Lines to return, exactly: from the line with "[456,942,565,956] показаний. ->" to the line with "[630,1137,904,1155] diff, о" in the entries below, both included.

Excerpted data:
----------------------------------------
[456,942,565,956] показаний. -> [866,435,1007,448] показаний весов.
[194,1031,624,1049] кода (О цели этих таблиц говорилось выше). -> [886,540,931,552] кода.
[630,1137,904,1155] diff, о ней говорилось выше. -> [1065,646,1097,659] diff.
----------------------------------------
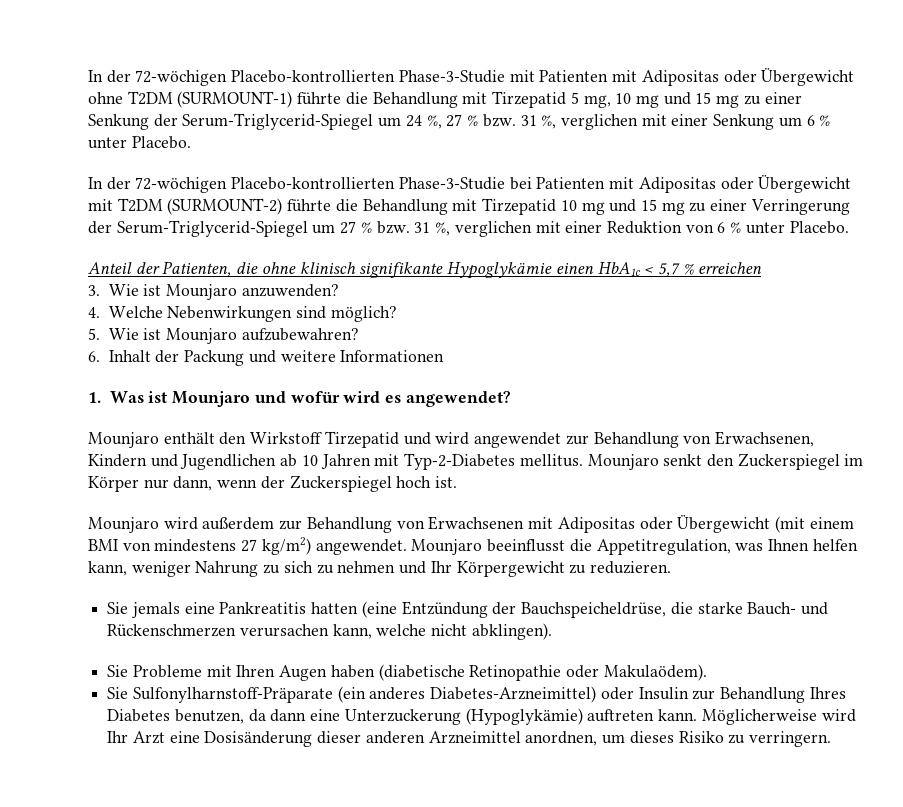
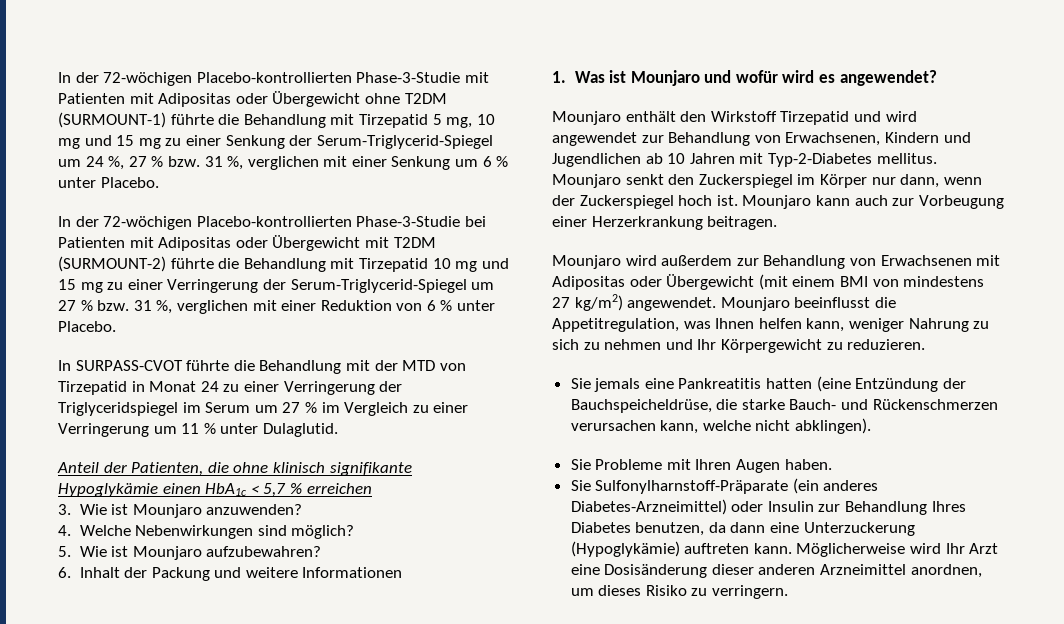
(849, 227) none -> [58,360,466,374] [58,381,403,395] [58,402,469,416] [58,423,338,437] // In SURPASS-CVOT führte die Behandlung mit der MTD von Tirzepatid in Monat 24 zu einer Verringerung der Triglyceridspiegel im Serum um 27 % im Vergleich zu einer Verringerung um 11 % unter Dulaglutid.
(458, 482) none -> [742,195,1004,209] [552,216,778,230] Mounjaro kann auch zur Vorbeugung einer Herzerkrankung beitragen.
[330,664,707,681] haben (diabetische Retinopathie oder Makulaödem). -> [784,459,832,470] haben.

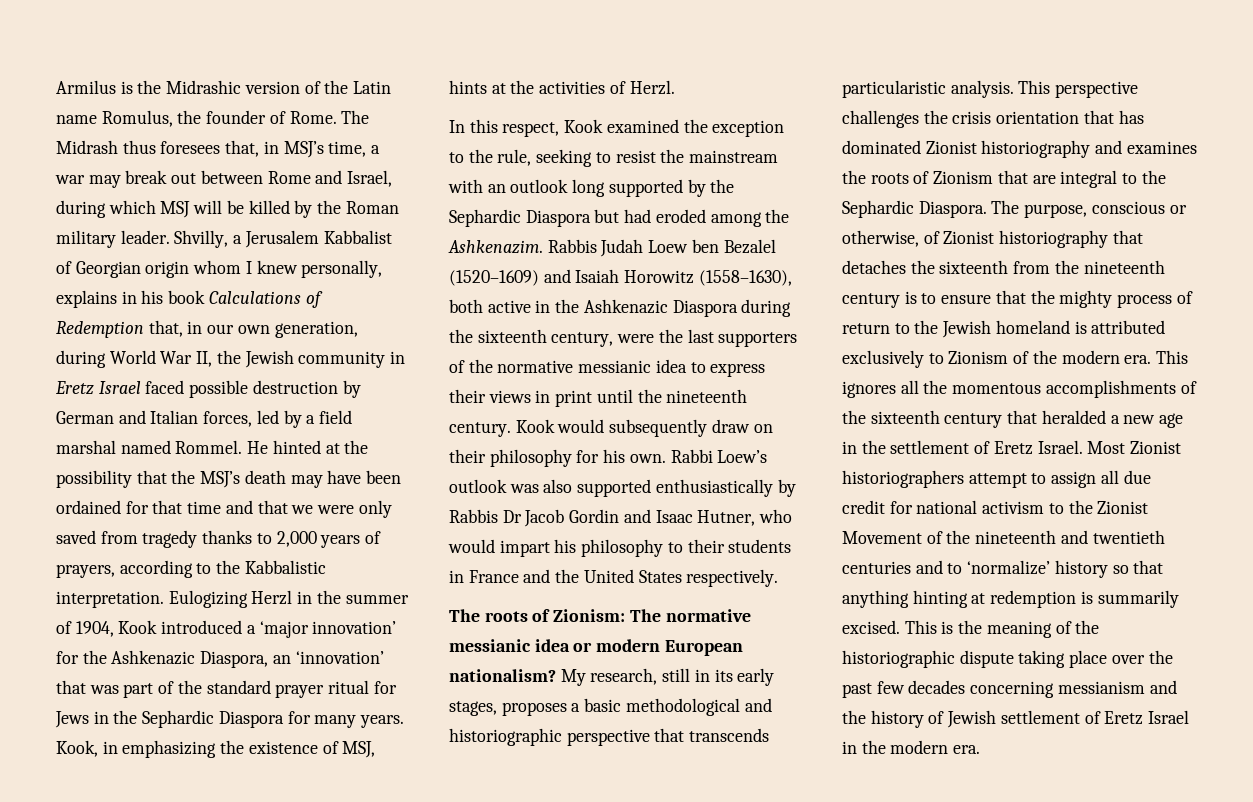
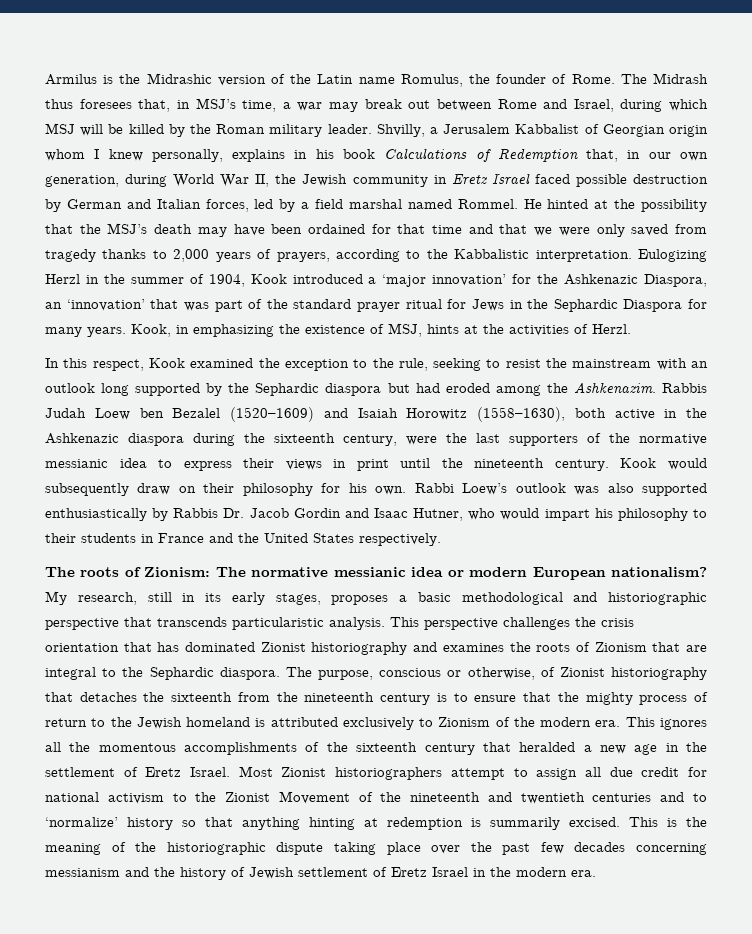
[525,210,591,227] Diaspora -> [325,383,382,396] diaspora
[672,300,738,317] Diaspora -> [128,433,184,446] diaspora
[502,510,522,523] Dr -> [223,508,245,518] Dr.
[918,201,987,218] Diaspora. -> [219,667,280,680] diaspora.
----------------------------------------
Response box:
[456,942,565,956] показаний. -> [866,435,1007,448] показаний весов.
[194,1031,624,1049] кода (О цели этих таблиц говорилось выше). -> [886,540,931,552] кода.
[630,1137,904,1155] diff, о ней говорилось выше. -> [1065,646,1097,659] diff.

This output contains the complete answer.